**** Data listing

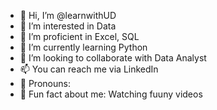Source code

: - 💞️ Hi, I’m @learnwithUD
- 💞️ I’m interested in Data
- 🌱 I’m proficient in Excel, SQL
- 🌱 I’m currently learning Python
- 💞️ I’m looking to collaborate with Data Analyst
- 📫 You can reach me via LinkedIn
- 💞️ Pronouns:
- 💞️ Fun fact about me: Watching fuuny videos

<!---
learnwithUD/learnwithUD is a ✨ special ✨ repository because its `README.md` (this file) appears on your GitHub profile.
You can click the Preview link to take a look at your changes.
--->
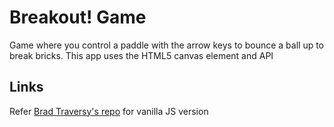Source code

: # Breakout! Game

Game where you control a paddle with the arrow keys to bounce a ball up to break bricks. This app uses the HTML5 canvas element and API

## Links

Refer [Brad Traversy's repo](https://github.com/bradtraversy/vanillawebprojects/tree/master/breakout-game) for vanilla JS version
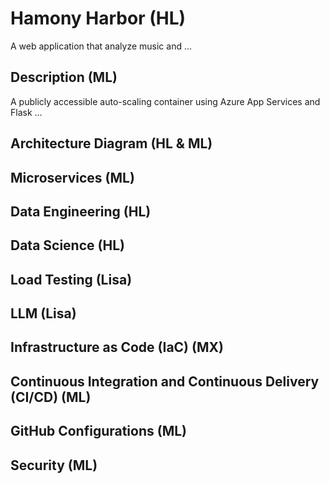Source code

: # Hamony Harbor (HL)
A web application that analyze music and ...

## Description (ML)
A publicly accessible auto-scaling container using Azure App Services and Flask ...

## Architecture Diagram (HL & ML)

## Microservices (ML)

## Data Engineering (HL)

## Data Science (HL)

## Load Testing (Lisa)

## LLM (Lisa)

## Infrastructure as Code (IaC) (MX)

## Continuous Integration and Continuous Delivery (CI/CD) (ML)

## GitHub Configurations (ML)

## Security (ML)

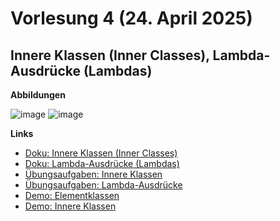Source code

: # Vorlesung 4 (24. April 2025)

## Innere Klassen (Inner Classes), Lambda-Ausdrücke (Lambdas)

**Abbildungen**

![image](https://github.com/user-attachments/assets/057140f9-cd80-4bde-8dd8-421ef9522639)
![image](https://github.com/user-attachments/assets/70b4c3ff-7a4a-4568-8fda-08ba87163bf3)

**Links**

- [Doku: Innere Klassen (Inner Classes)](https://jappuccini.github.io/java-docs/production/documentation/inner-classes)
- [Doku: Lambda-Ausdrücke (Lambdas)](https://jappuccini.github.io/java-docs/production/documentation/lambdas)
- [Übungsaufgaben: Innere Klassen](https://jappuccini.github.io/java-docs/production/exercises/inner-classes/)
- [Übungsaufgaben: Lambda-Ausdrücke](https://jappuccini.github.io/java-docs/production/exercises/lambdas/)
- [Demo: Elementklassen](https://github.com/appenmaier/java_wwibe224/blob/main/src/main/java/main/D32_MemberClasses.java)
- [Demo: Innere Klassen](https://github.com/appenmaier/java_wwibe224/blob/main/src/main/java/main/D33_InnerClasses.java)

********

- [Assignment]
Count the lines in the entries above that contain the string "java", and give only that number.

- [Exercise output]
6